When the Hound was a boy, he experienced the Mountain's wrath directly. As he recounted in season three, young Sandor picked up one of Gregor's wooden toys, which he had previously cast aside. Without warning, Gregor scorched Sandor's against a burning brazier (used for burning coals), leaving Gregor with tremendous scars and a lifelong fear of fire. During the wildfire-filled Battle of Blackwater, he backs away from fighting – and eventually quits the Knightsguard.
What’s the Hound’s relationship to the Starks like?
As the Hound's very recent conversation with Sansa in Winterfell's Great Hall demonstrated so well, the Starks and the Hound go way back. The Starks first encountered the Hound when he was still part of the Lannister entourage.
Their history is frequently a contentious one: The Hound landed a spot on Arya's list for killing her friend, Mycah. After being bested by Brienne of Tarth, Arya left him for dead. Now, Arya and the Hound have achieved a slightly tense mutual understanding and begrudging respect. They're both headed down to King's Landing to fulfill their missions — he, to kill the Mountain, and she, reasons still unclear.

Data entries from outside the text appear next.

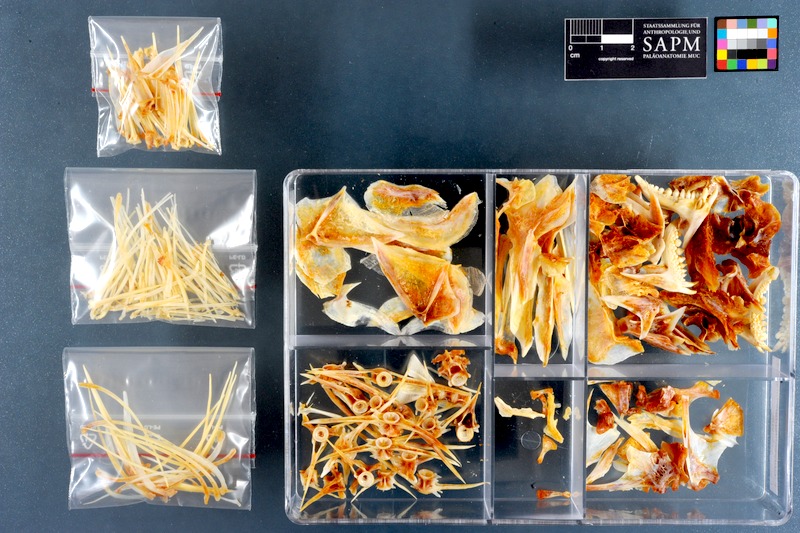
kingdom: Animalia
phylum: Chordata
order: Perciformes
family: Sparidae
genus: Chrysoblephus
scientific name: Chrysoblephus laticeps
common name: Roman seabream
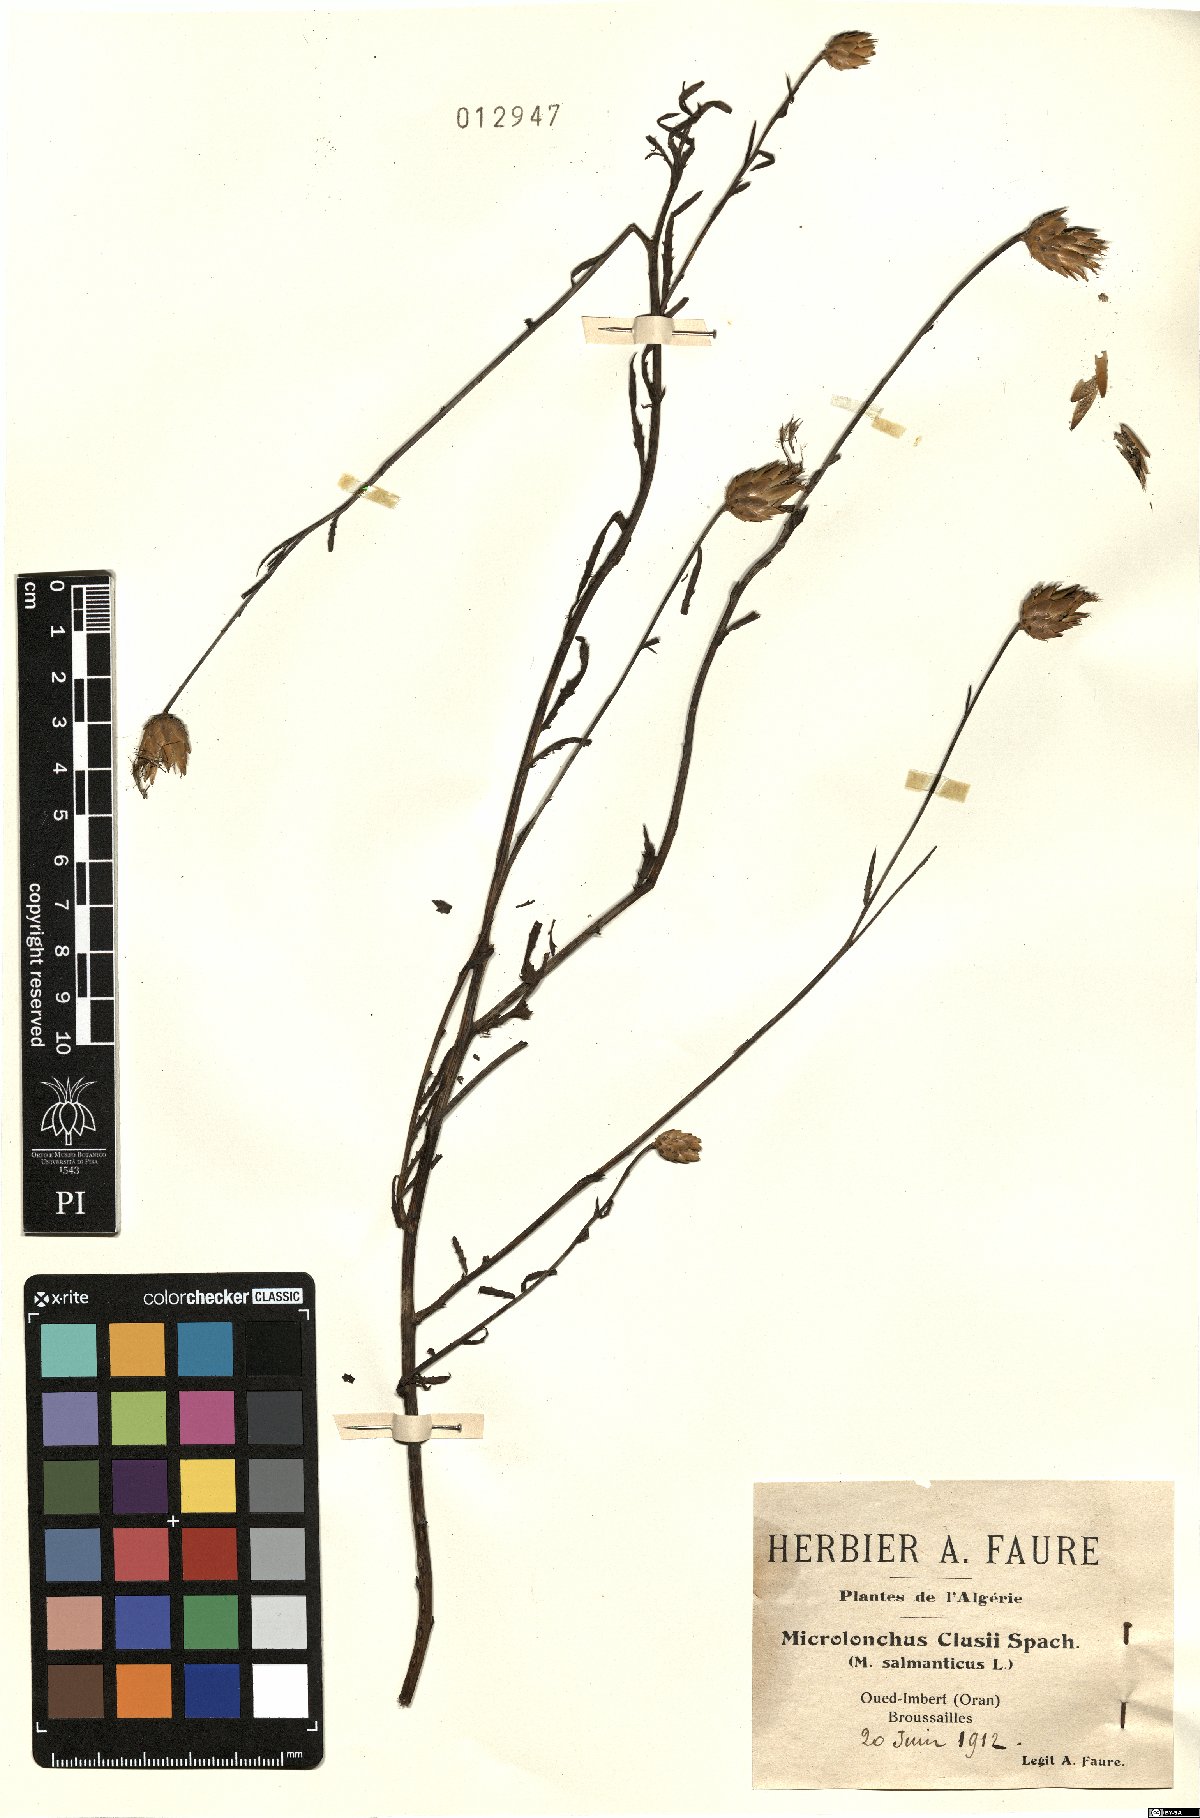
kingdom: Plantae
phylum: Tracheophyta
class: Magnoliopsida
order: Asterales
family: Asteraceae
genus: Mantisalca
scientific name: Mantisalca salmantica
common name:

But the Hound always showed kindness to Sansa. He saved her from a mob in the Riot of King's Landing, and offers to take her away from the Lannisters during the Battle of King's Landing.
Why is everyone so hyped for Cleganebowl?
One word: Revenge. The Hound will get the catharsis he's yearned for since he was a child. Over the course of the show, the Hound has gone on a remarkable arc, from the Lannister's "hound" to a man who abides by his own code of ethics — and occasionally shows mercy. His life has been defined by his brother's actions. Here's a chance to eradicate that blight. Sure, violence isn't the answer – but this is Thrones we're talking about.
So: Is the Hound going to kill the Mountain?
The Hound's conversation with Sansa gives us a hint into his intentions. It appears that the Hound is headed to King's Landing to achieve the only thing he's ever wanted: His brother's death.
As for whether the Hound could defeat the Mountain? That's another story — though it seems likely. The Hound is still agile, still strong, still human. The Mountain is a groggy, misshapen creation sewn together in Qyburn's basement. We have just under three hours to find out.